Fala letnich upałów to nie tylko okazja do uprawiania sportów wodnych, czy rekreacji na plaży. To również śmiertelne zagrożenie dla zwierząt.
Szczególnie cierpią te żyjące w miastach, a domowi pupile spacerujący po rozgrzanych chodnikach, narażeni są na ciężki i bolesne urazy łap i nie tylko. Jak zapobiegać takim sytuacjom i zadbać o domowe psy i koty?
Przede wszystkim nie należy zwierząt wyprowadzać na spacery po łatwo nagrzewających się powierzchniach, w czasie, kiedy słońce operuje najmocniej. Psy i koty mają gruczoły potowe umieszczone jedynie na poduszkach stóp. Chodzenie po mocno rozgrzanej powierzchni naraża je zatem na ciężkie i bolesne poparzenia, oraz zwiększa możliwość wystąpienia udaru cieplnego. Zwierzę nie ma możliwości schłodzić się przez pocenie.

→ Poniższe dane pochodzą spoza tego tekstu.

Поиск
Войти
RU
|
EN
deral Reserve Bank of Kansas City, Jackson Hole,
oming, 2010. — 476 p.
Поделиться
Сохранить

Koty w ogóle powinny pozostać w domu, natomiast psy, które muszą odbyć w ciągu dnia przynajmniej trzy spacery, o ile nie ma możliwości chodzenia poza chodnikami, czy ulicą, powinny mieć zabezpieczone łapy. Smarowanie poduszek grubą warstwą maści, czy założenie ochronnych butów może pomóc. Zawsze jednak należy pamiętać, żeby ograniczyć przechadzki do absolutnego minimum.

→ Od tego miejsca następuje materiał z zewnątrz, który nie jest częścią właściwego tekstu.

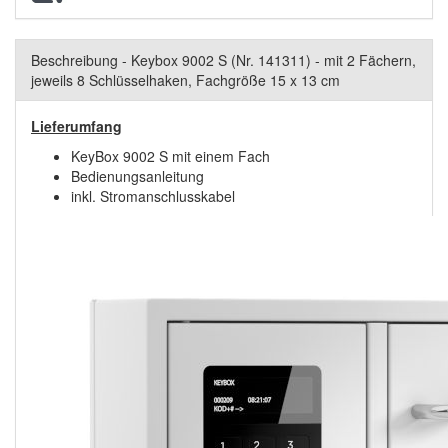
Beschreibung - Keybox 9002 S (Nr. 141311) - mit 2 Fächern,
jeweils 8 Schlüsselhaken, Fachgröße 15 x 13 cm
Lieferumfang
KeyBox 9002 S mit einem Fach
Bedienungsanleitung
inkl. Stromanschlusskabel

Kiedy dojdzie już do poparzenia, należy zwierzęciu udzielić pierwszej pomocy. Przede wszystkim chłodną, ale nie zimną wodą przemyć dotknięte zmianami miejsca. Warto też zabezpieczyć je jałowym opatrunkiem i jak najszybciej zawieźć zwierzę do weterynarza.
Podstawą w czasie upałów jest też zapewnienie zwierzęciu miejsca, w którym może się bezpiecznie schronić i dostępu do świeżej wody do picia. W drugim przypadku warto zadbać też o te wolno żyjące, wystawiając miseczki z życiodajnym płynem. Można tym uratować niejedno życie, nie tylko domowego podopiecznego.